The heft and power of the SKIL 100 Planer also make it easier to remove more material with each pass, making the job of shaping a blank quicker and more efficient. “Weight control and the actual heft really helps because the planer sits firmly down on the board,” Randy said. “Back in the ’60s, boards were in the 10-foot range and blanks were bigger, thicker and had a lot more wood in them. Now surfboards are super light. They use carbon fiber and hardly use wood and other materials anymore.”

Another prized quality of this particular model, according to SKIL representative John Stevens, is the length of the tool and its ability to cover a larger surface area in one pass. “The length of what they call the shoe makes it really nice to cover a larger area,” Stevens said. “Most planers today are a little better than 12 inches. And the SKIL 100 is at about 16 inches.”

Shape Shifting

Due to changes in surfboard materials and how blanks are manufactured, lightweight planers have found their place in the field. “The little plastic ones are really light,” Randy said. “They're easier to maneuver around, especially on today’s shorter boards, which are around the 6-foot range.”

Manufacturers also use machining to speed up the shaping process and increase production.
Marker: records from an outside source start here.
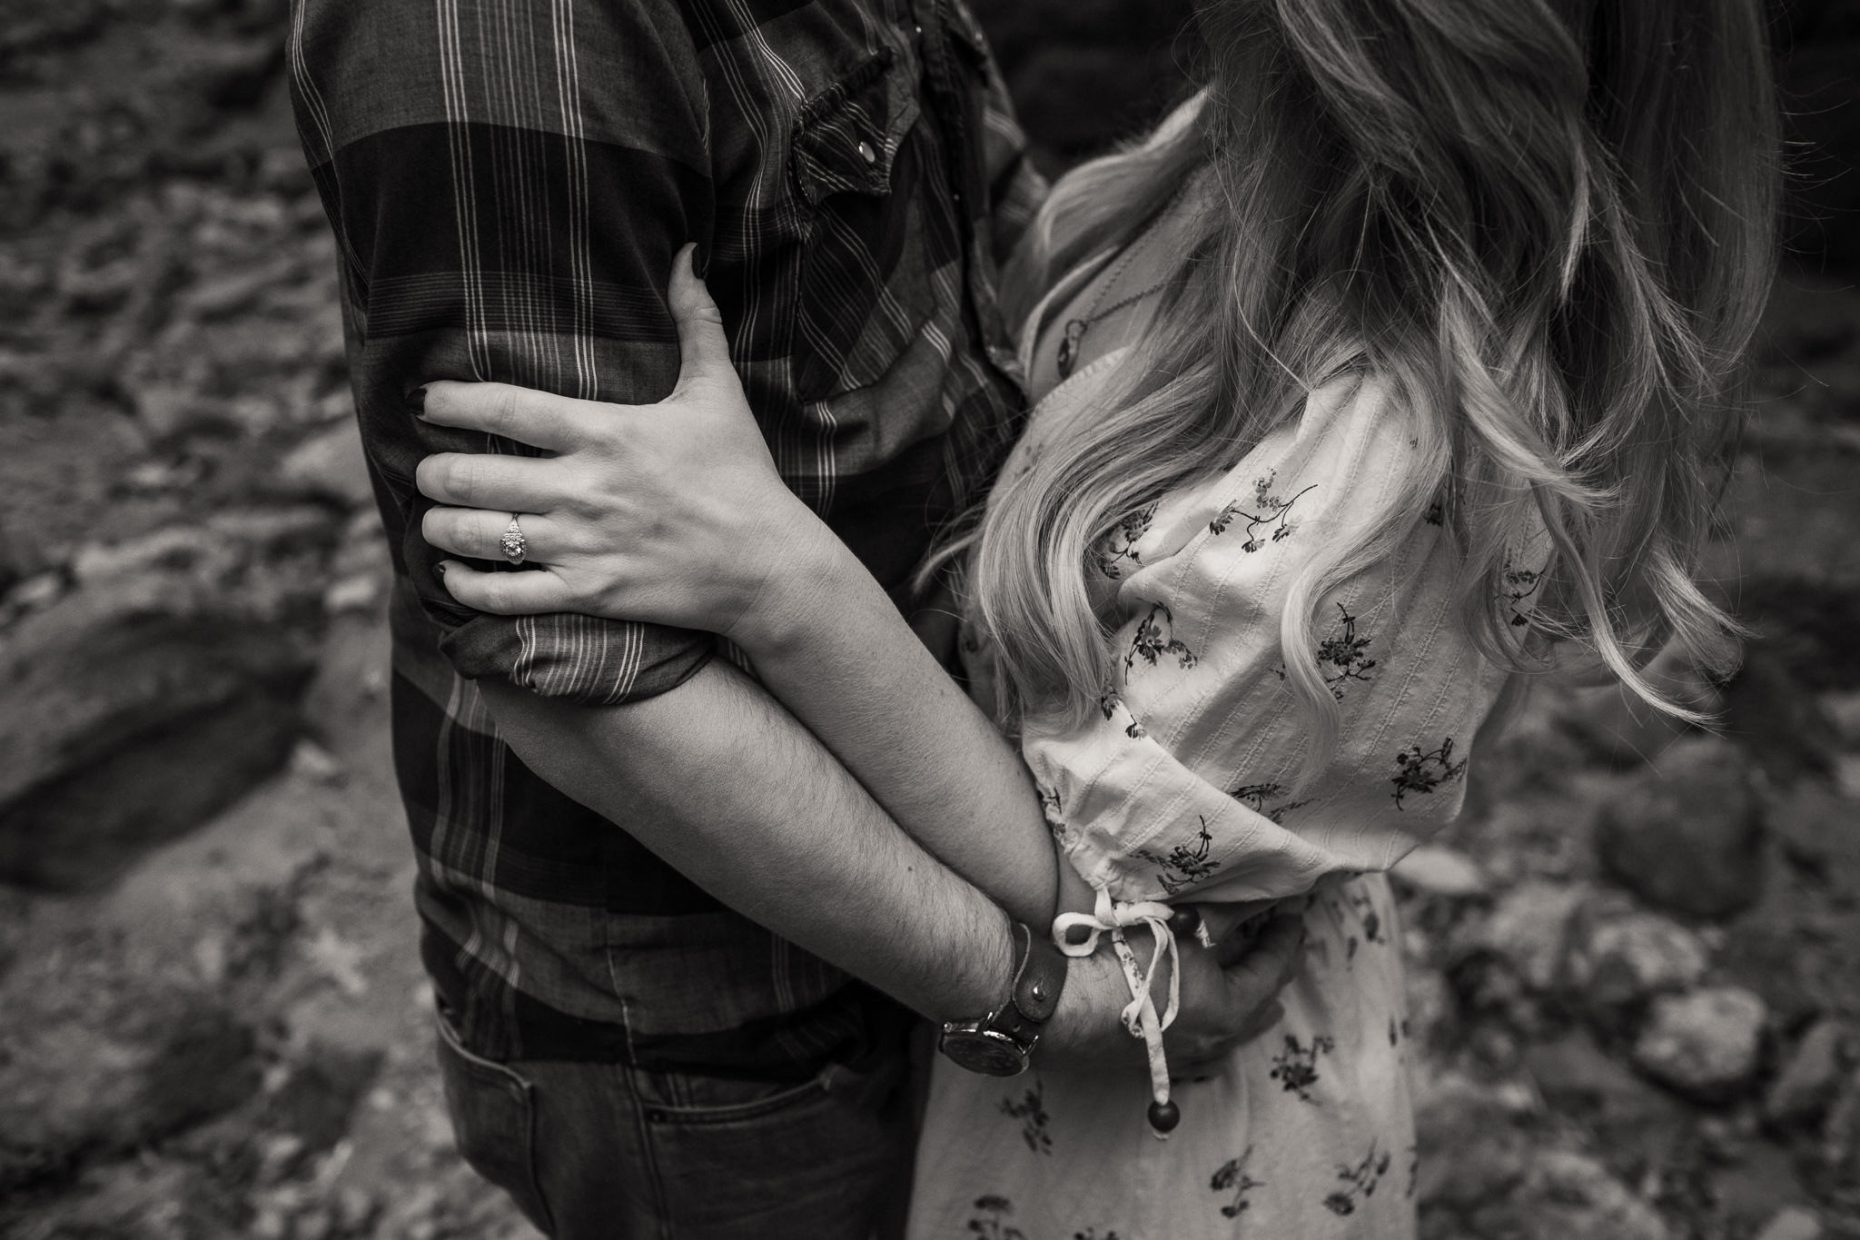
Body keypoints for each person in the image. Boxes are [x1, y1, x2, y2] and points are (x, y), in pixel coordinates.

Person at [412, 0, 1781, 1234]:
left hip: (1154, 1137)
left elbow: (1093, 896)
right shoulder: (1265, 145)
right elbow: (1004, 290)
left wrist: (776, 576)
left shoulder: (1403, 452)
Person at [286, 1, 1302, 1236]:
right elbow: (575, 671)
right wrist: (1042, 987)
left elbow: (979, 251)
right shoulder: (512, 28)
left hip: (978, 849)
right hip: (724, 1024)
The shaping machines are programmed with a router to pre-shape board blanks, which was the primary job of the SKIL, making it obsolete once surfboard production took off.

“A computer, Randy said, “will do a rough shape and what we call brushing or scruffing and finish a board off in 15 minutes. To churn out numbers, machining works really good.”

Randy and his contemporaries understand how their prized planer fell out of favor in the broader market. But if you want to create a custom, hand-crafted surfboard, he said nothing comes close to the SKIL 100 Planer. “They’ve become obsolete in the last 30 or 40 years, and yet they still work better for shaping than the planers that have come out since then,” Randy said.

In recent years, the custom surfboard industry has found a new following of younger artists who have discovered the many benefits of the SKIL 100 for turning out custom-crafted boards. “In the last 10 years,” Randy said, “who we call ‘hipster shapers’ have come back into it. They realize a SKIL allows you to custom-make and design a board. And it's become kind of fashionable now, rather than using a computer. They realize these [older] guys knew what they were talking about. So, it comes back around."

Three Skil 100 planers, all lined up Three Skil 100 planers, all lined up

"I've got four of them. One's got a cutter head; one's got an abrasive head and one's got a spiral cutting head. Then I got a backup just in case any of those break. I still use four different SKIL planers, each with a different purpose for a different type of material."

In Search of the Prized Planer

The SKIL 100 was discontinued in the 1980s. Since then, surfboard shapers, carpenters and other fans of the tool search online marketplaces, garage sales, thrift shops and anywhere else they hope one might turn up. “I know guys who scour the Midwest,” Randy said, “they go to hardware stores to try to find one that might still be on the rack somewhere. And I know guys who leave California and drive cross-country hitting the hardware stores hoping to find one still in a box.” 

John, who lives in Northern California, has also noticed this trend. “If I go down to Santa Cruz, any surfboard maker will have 10 of them in a rack and probably none of them work, but he keeps them for parts,” he said. “It's nuts. And if you go up to Northern California where I live, away from the ocean, you'd probably come across one at a garage sale. But in Santa Cruz, if people find one, they’ll guard it to make sure nobody steals it because they know it can be worth anywhere from $700 to $1500 or more. Once something attracts that much money, you have to ask why.”

Randy believes the tool had a big impact on the surfing industry and the sport overall. “Without the SKIL 100 Planer,” he says, “the sport wouldn't have progressed as much as it did when it did. I've probably shaped about 15,000 surfboards over my career and there's guys I know who have shaped 50 or 60,000.”